Passage for review
#####

Gene injection is the simplest and well-studied method. It involves direct injection of the gene vector into myocardial tissue. The vector can be injected epicardially or endocardially and produce a very high concentration of gene expression at the site of injection. However, gene expression only occurs within a few millimeters of the injection site making delivery to a large area of the myocardium technically challenging.²¹ Though the use of electroporation as described previously improved the efficiency and depth of gene transfer, direct injection is still not practical to treat multiple chambers of the heart.

One method to overcome this limitation is delivering genetic vectors through the coronary vasculature, allowing the entire heart or selected regions of the left ventricle to be targeted. Intracoronary delivery can be used to deliver gene vectors via the coronary arteries, however, the conditions needed to optimize vector transduction are difficult to perform in humans^22,23. Optimal conditions include hypothermia to 18 degrees centigrade, disruption of normal coronary blood flow, and high doses of nitroglycerin, adenosine, and vascular endothelial growth factor. With optimization, intracoronary AD vectors have been successfully delivered to the anteroseptum of the left ventricle with high levels of gene expression.²⁴ The safety of intracoronary infusion was demonstrated in both the CUPID and CUPID 2 trials where an AAV vector carrying the SERCA2a gene was delivered to patients with advanced heart failure.^25,26 Both trials met their primary safety endpoints and demonstrated that gene therapy can be safely administered to patients with advanced heart failure.

Another approach to successfully deliver vectors to both atria in a transmural fashion is the process of epicardial gene painting (figure 2). First employed by Donahue and colleagues,²⁷ This technique involves applying a combination of gene vector, polaxamer compound, and a protease (trypsin) to the atrial epicardium. The polaxamer compound improves vector contact with the atria, while trypsin is used to foster transmural penetration of the vectors. This method has been demonstrated to be safe and effective in animal models with minimal to no impact on atrial structure or function.^24,27 Epicardial gene painting has come closest to allowing a homogenous transmural application of gene therapy but is limited by requiring an epicardial approach that necessitates a surgical procedure. It is also unclear if this technique would also lead to unintended gene ‘spillover’ to the ventricle.

Figure 2.

Epicardial gene painting. During surgery exposing the heart, a poloxamer/virus mixture is “painted” onto the heart. The viral vectors in the mixture transfect the heart, while the poloxamer acts as an immobilizing matrix that allows for increased duration of contact between virus and target tissue.

One further way to improve vector specificity of gene transfer is to insert genetic constructs under the control of cardiac specific promoters. In this way, accidental leakage of transduction to non-target tissues will not result in inappropriate transgene expression. Promoters for the human Troponin - T gene, human desmin, alpha MHC and MLC 2 genes have all been tested, with varying effectiveness reported^28,29,30 While cardiac specific promoters can improve specificity, this may come at the cost of efficiency, as some cardiac specific promoters can drive lower levels of expression than comparable non-specific promoters such as CMV²⁸. When designing a new gene therapy construct, care should be given to identify and test multiple promoters to find the one that has the optimal expression patterns for each individual therapy.

#####

Dataset entries
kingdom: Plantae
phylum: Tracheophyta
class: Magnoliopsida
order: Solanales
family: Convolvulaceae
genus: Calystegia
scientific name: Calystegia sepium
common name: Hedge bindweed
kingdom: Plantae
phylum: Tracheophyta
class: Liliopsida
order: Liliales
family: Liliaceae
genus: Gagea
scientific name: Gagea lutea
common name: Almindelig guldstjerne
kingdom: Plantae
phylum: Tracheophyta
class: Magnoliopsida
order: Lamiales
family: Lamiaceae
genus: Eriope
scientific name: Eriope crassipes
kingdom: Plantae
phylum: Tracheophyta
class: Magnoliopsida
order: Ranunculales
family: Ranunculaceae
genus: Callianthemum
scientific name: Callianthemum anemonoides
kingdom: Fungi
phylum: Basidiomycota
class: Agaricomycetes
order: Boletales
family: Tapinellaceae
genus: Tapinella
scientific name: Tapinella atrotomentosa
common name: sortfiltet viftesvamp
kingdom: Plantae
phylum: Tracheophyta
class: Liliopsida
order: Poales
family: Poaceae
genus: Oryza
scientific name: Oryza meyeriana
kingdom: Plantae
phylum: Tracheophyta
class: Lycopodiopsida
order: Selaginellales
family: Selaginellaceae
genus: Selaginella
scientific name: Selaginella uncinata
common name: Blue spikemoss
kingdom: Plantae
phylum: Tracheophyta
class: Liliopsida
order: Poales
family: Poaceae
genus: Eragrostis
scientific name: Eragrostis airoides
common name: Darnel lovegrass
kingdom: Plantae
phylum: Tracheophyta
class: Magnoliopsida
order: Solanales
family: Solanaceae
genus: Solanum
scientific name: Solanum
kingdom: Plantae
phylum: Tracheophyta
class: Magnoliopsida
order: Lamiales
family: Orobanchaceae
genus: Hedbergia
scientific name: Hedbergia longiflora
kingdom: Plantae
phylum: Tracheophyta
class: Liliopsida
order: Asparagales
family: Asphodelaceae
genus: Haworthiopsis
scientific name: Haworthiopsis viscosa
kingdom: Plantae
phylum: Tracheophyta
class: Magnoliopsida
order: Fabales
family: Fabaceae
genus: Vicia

#####

Your assignment
Resume the passage on delivering gene vectors to the heart, picking up after its last sentence. The records are separate from the text and unrelated to it.

Result
Clinical Outlook of Gene Vectors and Delivery

The field of gene delivery continues to expand with new techniques and applications throughout the human body. While there is no “perfect” vector or delivery method that can target, integrate and express genes safely in the myocardium in a seamless manner, continued development of both viral and non-viral vectors will lead to safer and more effective methods. At the current time AAV vectors have been the most extensively studied in humans and demonstrated excellent safety profile in the CUPID trials. The safe delivery of target genes to the endocardial surface of the heart is another challenge that will need to be overcome prior to the widespread adoption of gene therapy for atrial fibrillation. Electroporation is currently being used by our group in animal models and is most feasible at the time of cardiac surgery. The gene painting technique is potentially another excellent approach to deliver target genes to the pulmonary veins and left atrium. With continued investigation an endocardial gene painting solution may be the most feasible way for electrophysiologists to deliver gene therapy. As progress continues to be made in gene vector and delivery technology much work is also being done to understand the appropriate target gene(s) needed to successfully treat atrial fibrillation.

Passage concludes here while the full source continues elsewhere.